__Task objective__: Filter the records below, copying out every line that contains the word "continue".

__Material to process__:
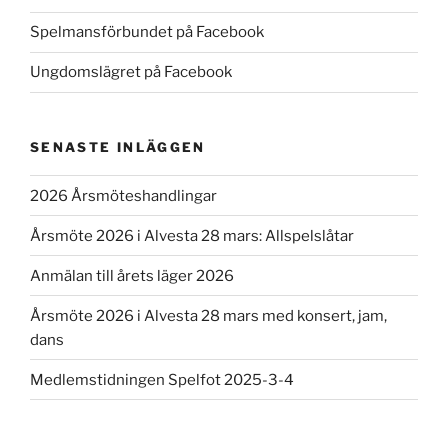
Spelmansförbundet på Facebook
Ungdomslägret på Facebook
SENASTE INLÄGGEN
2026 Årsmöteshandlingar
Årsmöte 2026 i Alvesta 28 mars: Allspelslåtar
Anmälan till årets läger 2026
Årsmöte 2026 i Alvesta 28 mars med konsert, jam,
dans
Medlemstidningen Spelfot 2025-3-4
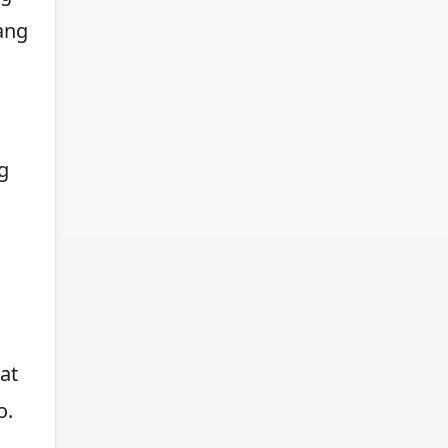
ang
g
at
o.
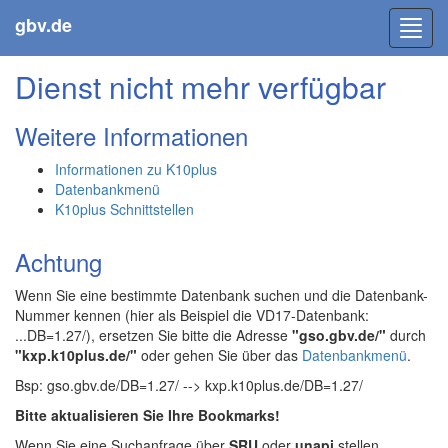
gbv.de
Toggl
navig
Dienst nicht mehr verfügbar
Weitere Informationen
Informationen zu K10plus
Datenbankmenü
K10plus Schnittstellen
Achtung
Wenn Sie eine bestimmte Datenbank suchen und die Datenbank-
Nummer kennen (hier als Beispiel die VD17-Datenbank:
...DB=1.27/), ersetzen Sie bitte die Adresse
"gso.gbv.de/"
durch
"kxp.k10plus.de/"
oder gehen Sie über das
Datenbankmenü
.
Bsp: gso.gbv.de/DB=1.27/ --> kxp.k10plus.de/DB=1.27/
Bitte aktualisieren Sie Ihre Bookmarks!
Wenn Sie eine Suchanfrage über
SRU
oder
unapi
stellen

...

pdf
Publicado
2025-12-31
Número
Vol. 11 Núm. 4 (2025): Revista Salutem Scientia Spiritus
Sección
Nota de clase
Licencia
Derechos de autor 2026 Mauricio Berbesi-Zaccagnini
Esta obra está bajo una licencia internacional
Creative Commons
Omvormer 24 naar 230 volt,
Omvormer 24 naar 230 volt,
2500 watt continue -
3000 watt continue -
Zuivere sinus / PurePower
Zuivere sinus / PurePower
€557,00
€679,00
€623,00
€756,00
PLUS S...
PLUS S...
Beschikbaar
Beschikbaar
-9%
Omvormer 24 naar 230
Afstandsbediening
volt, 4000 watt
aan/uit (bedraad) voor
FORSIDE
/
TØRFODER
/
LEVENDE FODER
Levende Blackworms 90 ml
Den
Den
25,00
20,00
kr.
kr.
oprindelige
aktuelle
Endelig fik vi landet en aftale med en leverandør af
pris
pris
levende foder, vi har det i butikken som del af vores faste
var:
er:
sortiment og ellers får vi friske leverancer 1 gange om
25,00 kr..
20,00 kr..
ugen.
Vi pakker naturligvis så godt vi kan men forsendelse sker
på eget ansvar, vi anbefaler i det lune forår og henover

__Answer section__:
2500 watt continue -
3000 watt continue -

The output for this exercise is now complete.